§ 41. Das Wirkliche, Sinnliche und Geistige als die drei Dimensionen des Lebens

Ich sehe nämlich gerade in diesen Qualitäten die drei Dimensionen des Lebens entfaltet. Für eine solche Einteilung steht die Geschichte der Philosophie selbst Modell. So lassen sich Kants Kritiken, die Bausteine seines philosophischen Systems, diesen drei Qualitäten zuordnen, aber bereits bei Platon zeichnet sich eine ähnliche Dreiteilung ab in der Vorstellung dreier höchster Ideen, der Idee des Wahren, der Idee des Schönen und der Idee des Guten. Denn das Wahre ist vornehmlich eine Kategorie des Geistigen, das Schöne vornehmlich eine Kategorie des Sinnlichen und das Gute vornehmlich eine Kategorie des Wirklichen.

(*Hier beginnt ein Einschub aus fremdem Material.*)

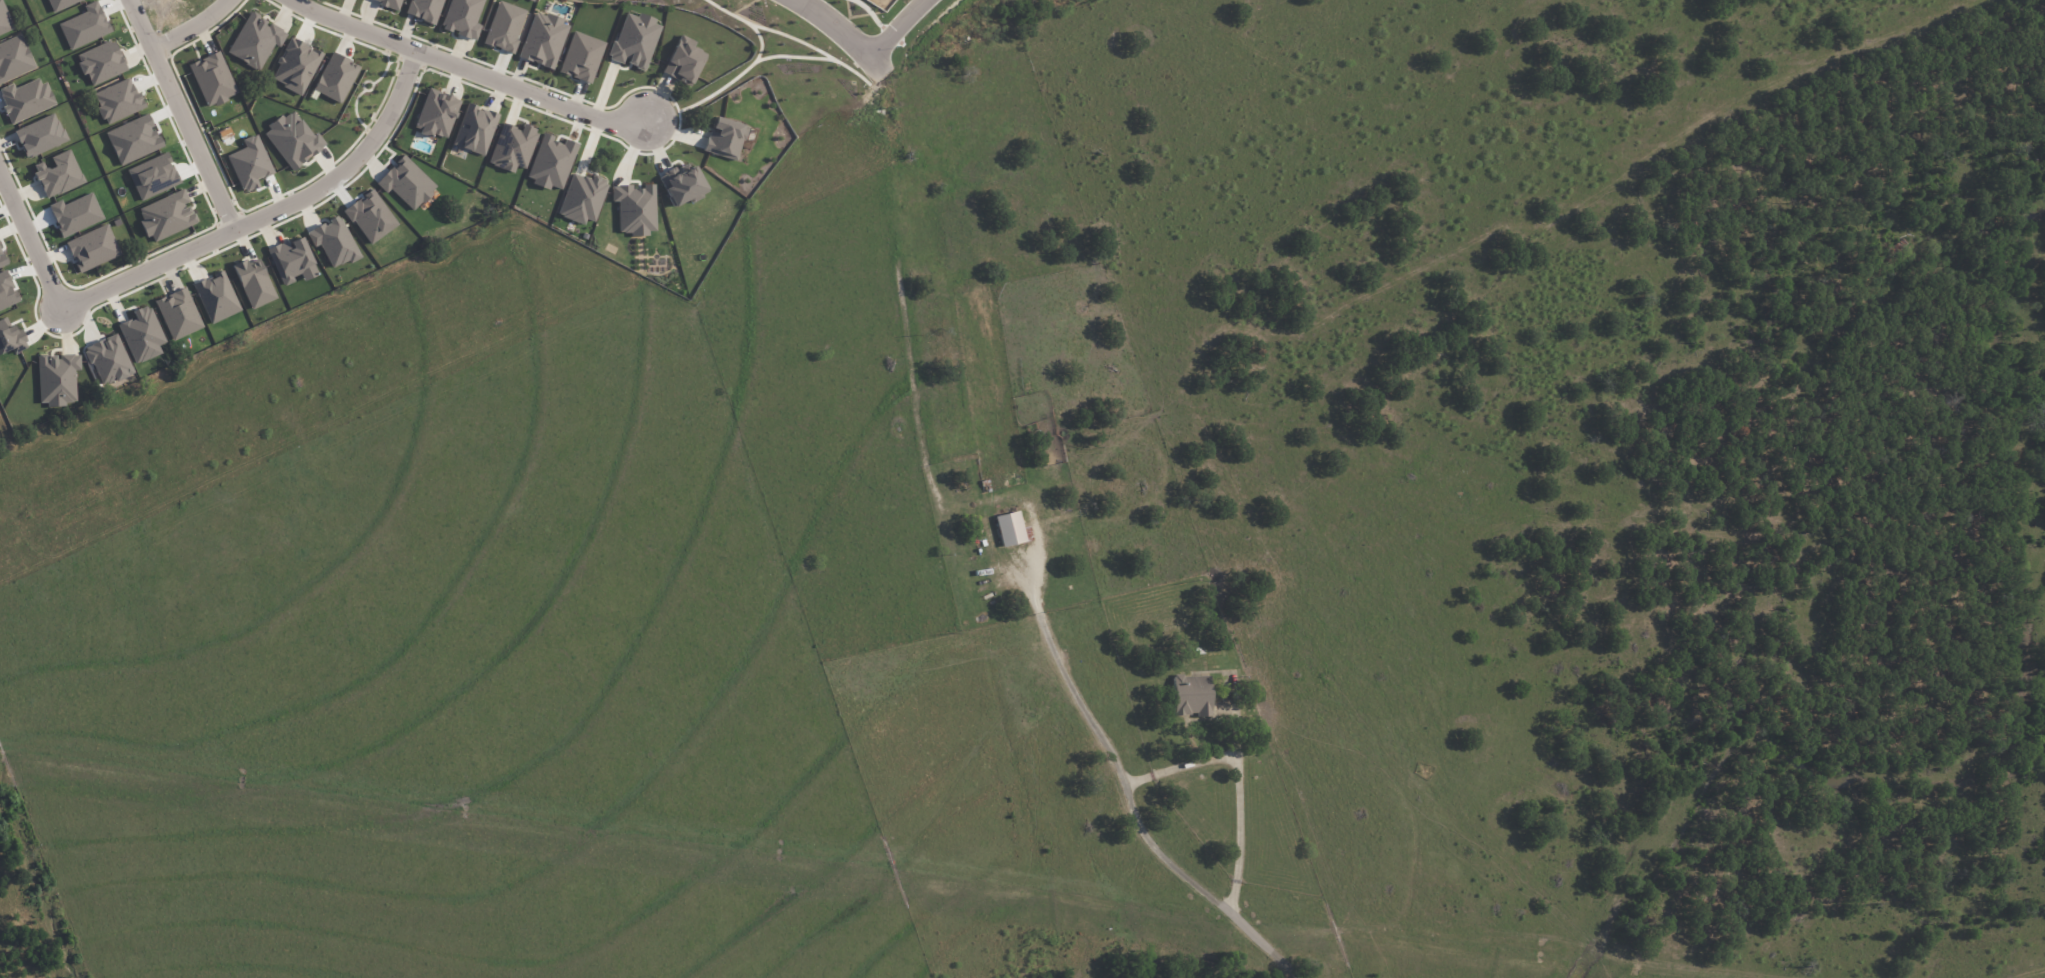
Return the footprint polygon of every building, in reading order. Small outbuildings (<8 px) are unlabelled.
[(2,0),(0,0),(0,36),(15,30),(2,0)] [(402,0),(369,0),(398,10),(402,0)] [(407,15),(435,24),(443,0),(412,0),(407,15)] [(440,28),(475,41),(481,26),(475,23),(484,0),(451,0),(440,28)] [(512,54),(527,10),(498,0),(483,44),(512,54)] [(274,44),(279,47),(287,33),(269,23),(270,22),(249,11),(227,53),(260,70),(274,44)] [(534,11),(519,57),(554,70),(570,23),(534,11)] [(645,71),(662,23),(638,14),(636,17),(625,13),(608,59),(625,65),(625,64),(645,71)] [(606,42),(573,31),(559,72),(591,83),(606,42)] [(21,34),(0,43),(0,84),(36,69),(21,34)] [(696,41),(680,34),(662,74),(691,86),(706,53),(693,47),(696,41)] [(323,53),(290,38),(271,80),(303,95),(323,53)] [(75,55),(83,76),(87,74),(91,85),(127,71),(114,39),(75,55)] [(188,65),(207,108),(238,94),(219,51),(188,65)] [(313,90),(342,104),(359,66),(331,52),(313,90)] [(0,89),(0,97),(11,124),(54,106),(42,77),(15,88),(13,84),(0,89)] [(92,93),(105,125),(144,109),(131,77),(92,93)] [(415,127),(422,130),(421,132),(447,140),(460,99),(427,88),(415,127)] [(453,146),(486,156),(498,113),(465,104),(453,146)] [(312,136),(293,109),(263,131),(291,171),(326,145),(317,132),(312,136)] [(14,130),(26,159),(67,141),(55,113),(14,130)] [(747,126),(715,117),(711,130),(709,129),(703,151),(737,161),(747,126)] [(522,124),(520,129),(502,123),(488,164),(514,173),(516,166),(525,169),(539,130),(522,124)] [(562,190),(578,144),(564,139),(563,144),(553,141),(554,137),(542,133),(527,181),(550,188),(551,186),(562,190)] [(245,148),(227,155),(243,193),(259,187),(256,180),(273,173),(257,134),(242,140),(245,148)] [(84,184),(71,149),(51,157),(54,166),(47,169),(43,161),(33,165),(45,199),(84,184)] [(166,150),(180,181),(141,200),(126,169),(166,150)] [(437,187),(403,155),(376,184),(387,194),(390,189),(414,212),(437,187)] [(671,207),(706,192),(695,165),(660,179),(671,207)] [(594,222),(608,180),(592,175),(591,179),(572,173),(558,215),(584,225),(586,219),(594,222)] [(618,202),(619,234),(656,234),(655,184),(644,184),(644,189),(633,189),(633,185),(612,186),(612,202),(618,202)] [(134,210),(147,242),(199,220),(184,187),(134,210)] [(344,209),(369,245),(398,226),(373,189),(344,209)] [(331,270),(359,257),(341,216),(307,231),(314,247),(321,245),(331,270)] [(121,255),(107,224),(67,242),(80,272),(121,255)] [(302,237),(288,243),(287,241),(267,249),(281,284),(301,277),(303,281),(317,276),(302,237)] [(277,299),(260,260),(249,264),(246,259),(232,265),(251,310),(277,299)] [(241,311),(223,270),(192,284),(210,324),(241,311)] [(203,328),(186,288),(155,301),(172,341),(203,328)] [(165,342),(148,304),(132,312),(134,317),(118,325),(136,364),(161,353),(158,345),(165,342)] [(100,387),(133,374),(118,334),(85,347),(100,387)] [(75,370),(80,370),(80,354),(57,355),(38,355),(40,405),(76,404),(75,370)] [(994,517),(1002,547),(1026,542),(1018,511),(994,517)] [(1174,715),(1197,715),(1197,717),(1211,717),(1210,675),(1173,676),(1174,715)]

§ 42. Die drei Dimensionen des Lebens aus philosophiegeschichtlicher Perspektive

Während die Verhältnisqualität des Geistigen die Philosophie seit ihren Anfängen beschäftigt hat, entstand ein Bewusstsein für die Bedeutsamkeit des Sinnlichen als einer eigenen Form von Erkenntnis erst spät und mit der Gründung einer neuen philosophischen Teildisziplin, der Ästhetik. Dass dieser Vorgang eines Bewusstwerdens der Bedeutsamkeit des Sinnlichen noch nicht abgeschlossen ist, zeigt sich an der jüngeren Wissensgeschichte, namentlich der Ikonischen Wende, die sich in ihren Theorieentwürfen darum bemüht, die Eigenständigkeit und Bedeutung einer Sprache der Bilder begrifflich herauszuarbeiten. Innerhalb der Wissensgeschichte hat die dritte Verhältnisqualität, diejenige des Wirklichen, insofern einen Sonderstatus, als für sie nicht nur keine Begrifflichkeit existiert, sie wurde als erkenntnisstiftende Verhältnisqualität, von wenigen Ausnahmen abgesehen, noch nicht einmal entdeckt. Das Wirkliche stellt die Grundlage für jedwede Art von Geschehnis dar, für den Menschen wird sie in Gestalt der Handlung bedeutsam. Auf diese Weise bildet das Wirkliche zwar das Fundament der praktischen Philosophie, aber inwiefern der Umstand, dass wir handeln, dass wir im handelnden Austausch mit der Welt stehen, zur Erkenntnis beiträgt, diese Frage wurde, zumindest in diesem Kontext und in dieser radikalen Form, noch gar nicht gestellt.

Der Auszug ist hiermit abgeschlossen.